Chef Derry Clarke is in studio tonight to cook up a storm, showing us how to make a Crispy Duck Breast with Buttered Leeks and a Clementine Orange Dressing.
Ingredients:
2 Duck Breasts.
2 Clementine Oranges Peeled & Segmented.
1 Leek Finely Chopped.
50g Butter.
1 tbs Sweet Chilli Sauce.
2 tbs Soy Sauce.
1 tbs Lime or Orange Juice.
1 tbs Tomato Ketchup.
Method:
With a sharp knife make incisions across the duck skin, season the skin with sea salt.
Place the duck breasts skin side down on a cold pan, turn heat to high for 2/3 minutes until the oil starts to release from the fat.
Turn heat to medium, cook for 2/3 minutes, remove some of the fat and turn duck and cook for a further 2/3 minutes.
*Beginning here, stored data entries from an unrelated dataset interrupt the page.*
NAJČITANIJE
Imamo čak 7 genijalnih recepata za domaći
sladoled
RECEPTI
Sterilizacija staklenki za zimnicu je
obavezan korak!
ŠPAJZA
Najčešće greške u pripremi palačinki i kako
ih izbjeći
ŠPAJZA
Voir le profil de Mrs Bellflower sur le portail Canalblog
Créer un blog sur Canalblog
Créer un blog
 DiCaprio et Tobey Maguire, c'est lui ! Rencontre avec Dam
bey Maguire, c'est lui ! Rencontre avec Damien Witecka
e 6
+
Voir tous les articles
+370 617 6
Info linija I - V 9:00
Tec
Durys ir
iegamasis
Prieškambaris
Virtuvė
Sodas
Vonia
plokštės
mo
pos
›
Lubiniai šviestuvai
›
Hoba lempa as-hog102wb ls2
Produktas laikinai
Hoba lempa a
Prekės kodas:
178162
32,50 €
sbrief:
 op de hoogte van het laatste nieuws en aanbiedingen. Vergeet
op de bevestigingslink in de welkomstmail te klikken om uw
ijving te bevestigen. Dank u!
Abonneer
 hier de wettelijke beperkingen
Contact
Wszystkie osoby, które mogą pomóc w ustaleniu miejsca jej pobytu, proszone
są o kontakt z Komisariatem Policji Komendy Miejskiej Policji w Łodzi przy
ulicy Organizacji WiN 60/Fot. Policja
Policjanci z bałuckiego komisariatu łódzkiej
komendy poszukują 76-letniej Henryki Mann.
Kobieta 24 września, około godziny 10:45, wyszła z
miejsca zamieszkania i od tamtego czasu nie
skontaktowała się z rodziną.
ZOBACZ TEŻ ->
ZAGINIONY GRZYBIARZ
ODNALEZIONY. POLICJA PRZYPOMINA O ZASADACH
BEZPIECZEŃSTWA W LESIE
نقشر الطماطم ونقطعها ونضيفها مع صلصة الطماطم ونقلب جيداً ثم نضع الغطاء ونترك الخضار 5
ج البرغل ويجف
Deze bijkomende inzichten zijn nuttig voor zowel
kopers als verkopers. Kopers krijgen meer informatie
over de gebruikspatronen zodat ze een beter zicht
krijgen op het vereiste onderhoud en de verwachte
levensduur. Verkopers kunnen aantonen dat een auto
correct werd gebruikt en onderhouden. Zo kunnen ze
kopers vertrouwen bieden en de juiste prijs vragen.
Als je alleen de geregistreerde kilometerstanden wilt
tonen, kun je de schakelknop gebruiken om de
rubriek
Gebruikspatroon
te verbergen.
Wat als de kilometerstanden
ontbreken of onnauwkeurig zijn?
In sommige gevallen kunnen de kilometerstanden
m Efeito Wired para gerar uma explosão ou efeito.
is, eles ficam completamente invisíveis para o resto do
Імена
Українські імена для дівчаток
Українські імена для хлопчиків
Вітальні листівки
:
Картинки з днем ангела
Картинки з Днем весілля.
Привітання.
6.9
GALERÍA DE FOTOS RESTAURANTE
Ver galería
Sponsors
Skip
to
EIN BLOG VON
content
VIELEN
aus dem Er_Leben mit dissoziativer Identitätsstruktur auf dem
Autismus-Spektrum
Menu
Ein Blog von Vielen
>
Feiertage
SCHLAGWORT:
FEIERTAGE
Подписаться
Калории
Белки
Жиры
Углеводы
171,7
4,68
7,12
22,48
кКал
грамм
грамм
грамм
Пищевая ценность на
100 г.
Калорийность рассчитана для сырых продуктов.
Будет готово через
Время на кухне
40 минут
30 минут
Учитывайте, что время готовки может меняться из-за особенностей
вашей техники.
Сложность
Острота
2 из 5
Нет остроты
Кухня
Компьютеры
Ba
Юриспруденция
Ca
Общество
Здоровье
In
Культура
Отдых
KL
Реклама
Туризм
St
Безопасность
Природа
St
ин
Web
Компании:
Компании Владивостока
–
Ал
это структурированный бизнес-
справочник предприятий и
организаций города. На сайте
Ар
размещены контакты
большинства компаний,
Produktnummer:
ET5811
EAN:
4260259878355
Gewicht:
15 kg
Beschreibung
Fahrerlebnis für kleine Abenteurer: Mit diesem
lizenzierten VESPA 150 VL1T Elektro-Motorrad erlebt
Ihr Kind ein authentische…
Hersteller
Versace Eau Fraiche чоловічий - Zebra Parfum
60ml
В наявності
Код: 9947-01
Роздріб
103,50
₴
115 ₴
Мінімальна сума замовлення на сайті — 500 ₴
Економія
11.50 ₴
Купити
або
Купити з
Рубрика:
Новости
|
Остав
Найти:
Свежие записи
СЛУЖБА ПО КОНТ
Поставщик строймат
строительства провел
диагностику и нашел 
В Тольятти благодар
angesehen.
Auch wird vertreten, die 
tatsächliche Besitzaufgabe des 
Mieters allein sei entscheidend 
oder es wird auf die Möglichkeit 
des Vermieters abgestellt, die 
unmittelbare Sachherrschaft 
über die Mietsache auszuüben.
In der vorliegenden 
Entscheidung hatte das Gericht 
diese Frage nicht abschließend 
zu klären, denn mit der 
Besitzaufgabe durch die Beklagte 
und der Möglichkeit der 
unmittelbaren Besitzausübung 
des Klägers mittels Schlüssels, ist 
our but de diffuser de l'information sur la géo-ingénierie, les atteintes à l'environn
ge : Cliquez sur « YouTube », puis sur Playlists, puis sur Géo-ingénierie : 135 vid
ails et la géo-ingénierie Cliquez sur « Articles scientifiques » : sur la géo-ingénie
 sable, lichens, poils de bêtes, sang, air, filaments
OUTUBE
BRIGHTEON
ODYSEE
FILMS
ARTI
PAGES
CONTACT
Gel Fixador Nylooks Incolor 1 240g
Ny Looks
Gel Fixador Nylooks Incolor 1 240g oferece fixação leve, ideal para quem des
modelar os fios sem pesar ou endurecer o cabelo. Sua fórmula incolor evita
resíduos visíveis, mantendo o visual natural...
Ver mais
Remove from pan and place in preheated oven @ 60° and leave to rest for 10 minutes.
Bring a pot of water to the boil add chopped leeks and cook for 3 minutes. Strain off water, add the butter and season.
In a small saucepan, add the chilli sauce, soy sauce, lime or orange juice and ketchup. Gently heat, add the clementine segments and season.
Carve the duck breast, place over the leeks and spoon over the dressing.